Set down, without any change, the lines starting at the one containing "Fiches récentes" and ending at the one containing "LIENS UTILES".
--- Data Enclosed Below ---
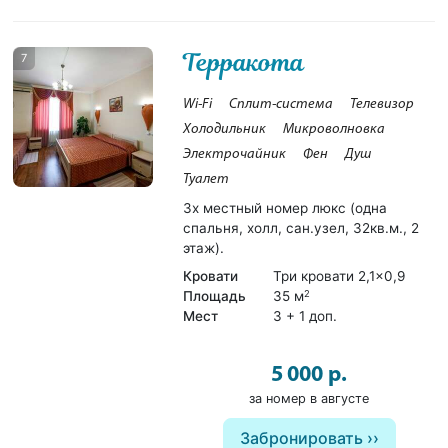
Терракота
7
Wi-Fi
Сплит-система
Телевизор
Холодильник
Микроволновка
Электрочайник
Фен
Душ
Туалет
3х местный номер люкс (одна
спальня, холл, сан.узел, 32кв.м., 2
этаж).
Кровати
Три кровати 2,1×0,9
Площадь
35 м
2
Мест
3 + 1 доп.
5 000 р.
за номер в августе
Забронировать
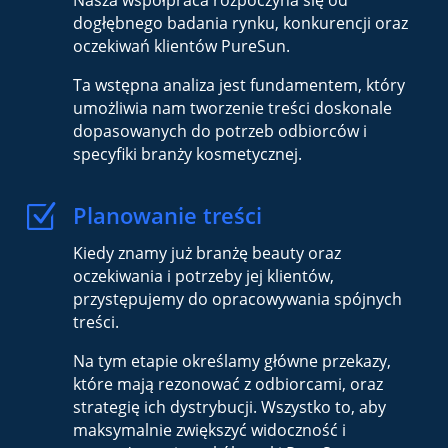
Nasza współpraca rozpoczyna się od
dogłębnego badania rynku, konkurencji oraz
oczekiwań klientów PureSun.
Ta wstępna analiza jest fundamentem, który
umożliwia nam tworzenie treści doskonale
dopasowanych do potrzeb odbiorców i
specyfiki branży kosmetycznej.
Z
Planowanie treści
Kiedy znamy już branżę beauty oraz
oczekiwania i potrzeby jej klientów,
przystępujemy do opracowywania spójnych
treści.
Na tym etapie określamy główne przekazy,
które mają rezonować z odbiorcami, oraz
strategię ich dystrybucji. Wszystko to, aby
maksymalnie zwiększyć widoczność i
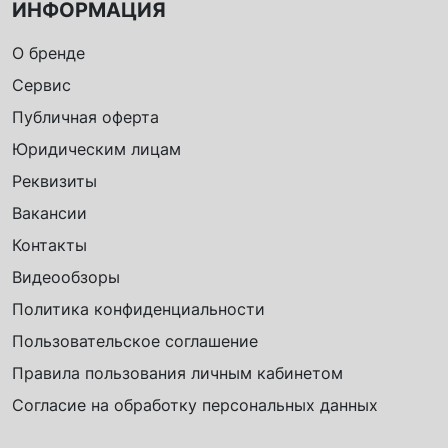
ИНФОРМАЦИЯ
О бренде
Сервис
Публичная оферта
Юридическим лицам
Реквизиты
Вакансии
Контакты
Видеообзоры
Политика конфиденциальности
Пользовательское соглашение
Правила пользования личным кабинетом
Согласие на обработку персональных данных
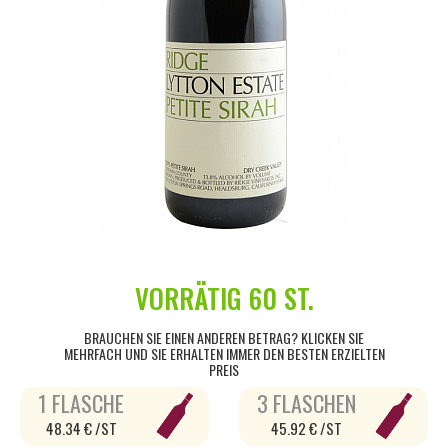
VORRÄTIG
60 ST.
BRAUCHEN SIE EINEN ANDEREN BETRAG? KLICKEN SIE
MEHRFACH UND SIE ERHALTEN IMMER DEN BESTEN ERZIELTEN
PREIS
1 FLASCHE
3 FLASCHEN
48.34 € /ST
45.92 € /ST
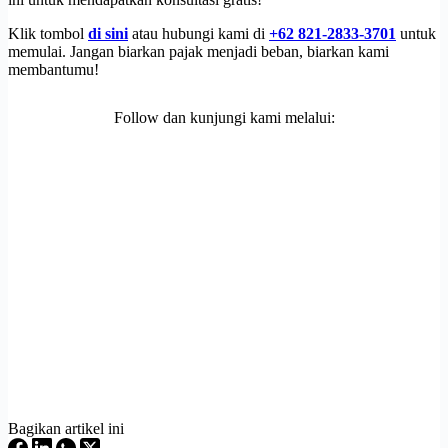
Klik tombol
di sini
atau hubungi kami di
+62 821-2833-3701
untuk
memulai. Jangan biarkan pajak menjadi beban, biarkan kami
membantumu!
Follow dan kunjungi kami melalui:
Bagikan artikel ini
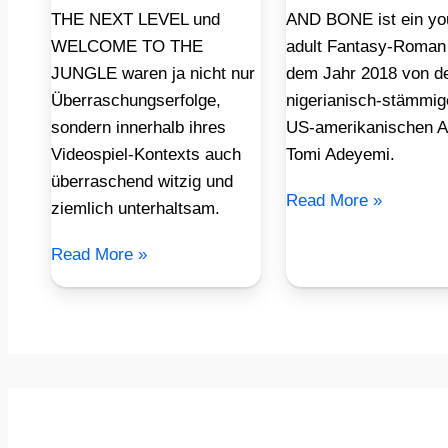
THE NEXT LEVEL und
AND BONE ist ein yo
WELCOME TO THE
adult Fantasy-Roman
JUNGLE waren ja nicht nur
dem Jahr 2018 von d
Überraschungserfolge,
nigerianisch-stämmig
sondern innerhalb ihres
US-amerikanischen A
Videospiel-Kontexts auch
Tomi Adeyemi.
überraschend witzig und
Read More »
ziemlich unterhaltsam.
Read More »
--- End of Enclosed Data ---
--- Data Enclosed Below ---
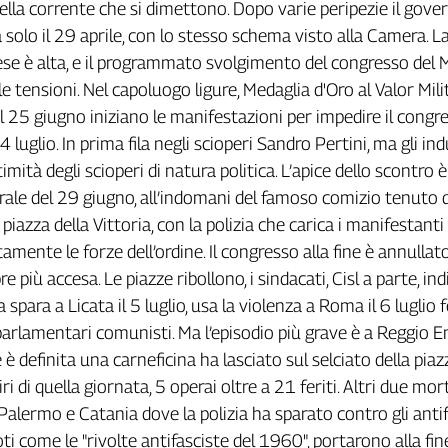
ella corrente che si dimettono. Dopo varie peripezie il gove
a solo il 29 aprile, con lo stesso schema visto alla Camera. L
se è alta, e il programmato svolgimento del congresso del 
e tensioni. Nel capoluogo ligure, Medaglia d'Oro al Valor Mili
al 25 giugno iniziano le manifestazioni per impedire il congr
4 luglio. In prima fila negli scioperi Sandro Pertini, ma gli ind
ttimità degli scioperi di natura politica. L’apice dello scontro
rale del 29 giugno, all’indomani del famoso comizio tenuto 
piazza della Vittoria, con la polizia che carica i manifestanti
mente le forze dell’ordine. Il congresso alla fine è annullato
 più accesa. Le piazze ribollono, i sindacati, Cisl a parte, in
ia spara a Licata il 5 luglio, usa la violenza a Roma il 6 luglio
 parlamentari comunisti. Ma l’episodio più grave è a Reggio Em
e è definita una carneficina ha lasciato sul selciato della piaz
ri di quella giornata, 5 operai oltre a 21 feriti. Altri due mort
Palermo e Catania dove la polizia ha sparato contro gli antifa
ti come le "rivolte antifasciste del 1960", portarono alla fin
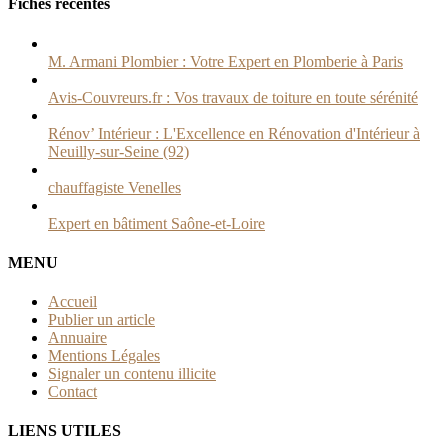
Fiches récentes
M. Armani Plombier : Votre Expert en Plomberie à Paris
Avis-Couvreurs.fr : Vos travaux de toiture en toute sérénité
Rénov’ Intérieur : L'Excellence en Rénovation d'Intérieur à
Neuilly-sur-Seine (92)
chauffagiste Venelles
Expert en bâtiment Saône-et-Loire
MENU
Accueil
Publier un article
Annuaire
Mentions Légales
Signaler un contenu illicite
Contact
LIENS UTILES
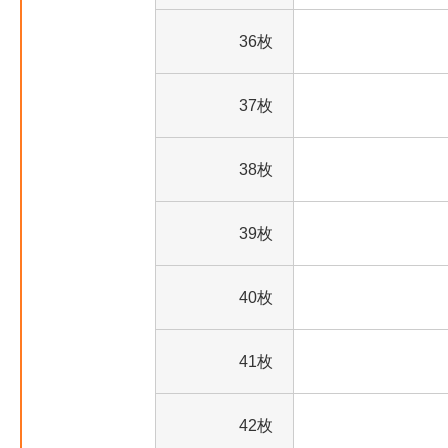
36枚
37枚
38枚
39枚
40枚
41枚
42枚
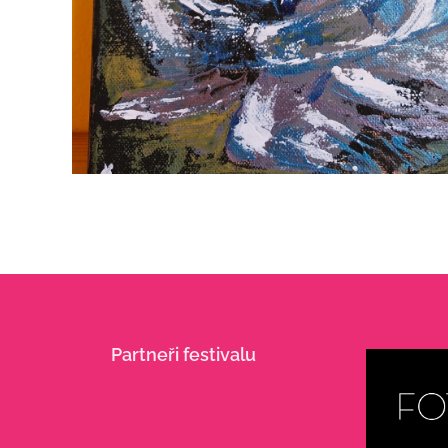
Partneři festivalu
--- End of Enclosed Data ---
_Answer box_.
Fiches récentes
M. Armani Plombier : Votre Expert en Plomberie à Paris
Avis-Couvreurs.fr : Vos travaux de toiture en toute sérénité
Rénov’ Intérieur : L'Excellence en Rénovation d'Intérieur à
Neuilly-sur-Seine (92)
chauffagiste Venelles
Expert en bâtiment Saône-et-Loire
MENU
Accueil
Publier un article
Annuaire
Mentions Légales
Signaler un contenu illicite
Contact
LIENS UTILES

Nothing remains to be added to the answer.